GOAL: Gather every line of the material below that contains the string "lower", matching case exactly.

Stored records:
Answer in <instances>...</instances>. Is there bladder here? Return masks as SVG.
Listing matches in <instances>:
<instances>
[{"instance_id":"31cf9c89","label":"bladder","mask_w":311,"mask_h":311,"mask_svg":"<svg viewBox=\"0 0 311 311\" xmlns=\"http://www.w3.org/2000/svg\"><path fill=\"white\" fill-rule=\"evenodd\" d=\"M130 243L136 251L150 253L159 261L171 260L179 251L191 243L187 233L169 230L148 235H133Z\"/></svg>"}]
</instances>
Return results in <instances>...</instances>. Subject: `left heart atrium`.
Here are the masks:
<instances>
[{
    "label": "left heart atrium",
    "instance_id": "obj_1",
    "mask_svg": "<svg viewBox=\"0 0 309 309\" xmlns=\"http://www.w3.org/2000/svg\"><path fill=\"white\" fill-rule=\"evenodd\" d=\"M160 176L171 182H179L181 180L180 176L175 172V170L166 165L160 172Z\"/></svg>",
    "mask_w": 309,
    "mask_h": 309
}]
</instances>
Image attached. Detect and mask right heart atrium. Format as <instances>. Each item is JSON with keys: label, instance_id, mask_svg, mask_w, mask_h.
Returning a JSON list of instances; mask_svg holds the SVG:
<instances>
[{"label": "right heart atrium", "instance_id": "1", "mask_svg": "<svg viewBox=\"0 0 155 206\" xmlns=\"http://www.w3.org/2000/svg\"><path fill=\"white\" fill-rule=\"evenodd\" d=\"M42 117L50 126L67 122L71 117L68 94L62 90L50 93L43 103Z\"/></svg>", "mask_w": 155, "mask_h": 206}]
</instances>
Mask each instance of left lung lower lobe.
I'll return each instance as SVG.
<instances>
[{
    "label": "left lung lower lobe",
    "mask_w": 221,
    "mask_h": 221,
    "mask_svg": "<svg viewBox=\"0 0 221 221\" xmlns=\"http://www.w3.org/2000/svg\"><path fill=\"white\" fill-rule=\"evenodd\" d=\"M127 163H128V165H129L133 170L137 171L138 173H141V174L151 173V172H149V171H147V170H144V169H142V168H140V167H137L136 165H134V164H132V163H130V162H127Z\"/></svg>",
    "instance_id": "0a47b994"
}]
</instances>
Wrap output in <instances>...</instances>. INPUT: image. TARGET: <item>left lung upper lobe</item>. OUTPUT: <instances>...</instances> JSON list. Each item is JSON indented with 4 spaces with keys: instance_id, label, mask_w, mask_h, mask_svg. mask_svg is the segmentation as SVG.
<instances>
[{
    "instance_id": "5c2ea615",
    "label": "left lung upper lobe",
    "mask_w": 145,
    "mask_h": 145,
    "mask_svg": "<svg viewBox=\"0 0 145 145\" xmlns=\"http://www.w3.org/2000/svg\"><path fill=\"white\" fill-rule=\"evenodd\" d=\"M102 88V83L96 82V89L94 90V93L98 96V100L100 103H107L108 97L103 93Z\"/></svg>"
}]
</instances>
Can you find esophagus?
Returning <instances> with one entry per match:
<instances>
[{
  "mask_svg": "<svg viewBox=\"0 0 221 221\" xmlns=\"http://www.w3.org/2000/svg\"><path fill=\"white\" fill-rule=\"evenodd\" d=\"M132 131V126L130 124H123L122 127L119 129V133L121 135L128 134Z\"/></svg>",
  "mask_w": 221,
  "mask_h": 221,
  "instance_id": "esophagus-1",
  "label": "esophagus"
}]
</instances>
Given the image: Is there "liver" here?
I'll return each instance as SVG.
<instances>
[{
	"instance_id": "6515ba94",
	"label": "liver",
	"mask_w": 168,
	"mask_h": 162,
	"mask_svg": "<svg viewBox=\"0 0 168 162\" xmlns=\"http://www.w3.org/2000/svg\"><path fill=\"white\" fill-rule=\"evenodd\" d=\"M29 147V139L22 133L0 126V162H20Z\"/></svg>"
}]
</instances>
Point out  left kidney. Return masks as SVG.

SOLUTION TO THE PROBLEM:
Mask each instance of left lung lower lobe.
    "label": "left lung lower lobe",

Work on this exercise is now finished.